## Your goal
Update the lines that begin with the one containing "catalogue / barcode: US 3658999" and end with the one containing "collection date: 1950-12-14". Replace "collector number" with "collection number" and leave everything else unchanged.

(Records from a data collection)
######

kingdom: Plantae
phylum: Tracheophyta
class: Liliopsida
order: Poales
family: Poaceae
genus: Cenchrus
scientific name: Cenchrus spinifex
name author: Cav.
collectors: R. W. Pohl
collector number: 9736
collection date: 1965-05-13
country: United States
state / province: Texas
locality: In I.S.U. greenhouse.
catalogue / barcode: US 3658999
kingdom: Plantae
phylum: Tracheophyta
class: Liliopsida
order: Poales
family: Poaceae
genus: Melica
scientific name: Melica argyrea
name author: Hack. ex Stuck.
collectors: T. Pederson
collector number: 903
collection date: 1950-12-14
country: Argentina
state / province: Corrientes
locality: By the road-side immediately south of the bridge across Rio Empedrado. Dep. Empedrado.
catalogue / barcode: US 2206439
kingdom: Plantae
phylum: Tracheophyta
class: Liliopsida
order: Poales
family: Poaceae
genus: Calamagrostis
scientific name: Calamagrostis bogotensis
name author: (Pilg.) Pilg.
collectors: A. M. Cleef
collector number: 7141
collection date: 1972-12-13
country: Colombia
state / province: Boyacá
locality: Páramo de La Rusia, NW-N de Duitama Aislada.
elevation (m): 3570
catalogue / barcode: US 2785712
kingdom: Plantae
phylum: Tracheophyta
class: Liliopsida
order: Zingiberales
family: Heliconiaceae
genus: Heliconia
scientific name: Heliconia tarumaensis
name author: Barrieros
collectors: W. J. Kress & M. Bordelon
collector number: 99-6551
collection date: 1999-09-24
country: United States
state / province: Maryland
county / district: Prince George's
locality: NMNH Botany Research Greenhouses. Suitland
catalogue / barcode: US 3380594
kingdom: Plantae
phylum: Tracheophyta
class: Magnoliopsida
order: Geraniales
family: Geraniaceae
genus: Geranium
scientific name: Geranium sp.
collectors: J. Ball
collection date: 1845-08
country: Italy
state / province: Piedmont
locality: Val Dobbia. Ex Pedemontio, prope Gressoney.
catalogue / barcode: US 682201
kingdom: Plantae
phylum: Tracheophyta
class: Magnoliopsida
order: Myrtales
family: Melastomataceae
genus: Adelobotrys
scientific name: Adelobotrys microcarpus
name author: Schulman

######

## Output for this task
catalogue / barcode: US 3658999
kingdom: Plantae
phylum: Tracheophyta
class: Liliopsida
order: Poales
family: Poaceae
genus: Melica
scientific name: Melica argyrea
name author: Hack. ex Stuck.
collectors: T. Pederson
collection number: 903
collection date: 1950-12-14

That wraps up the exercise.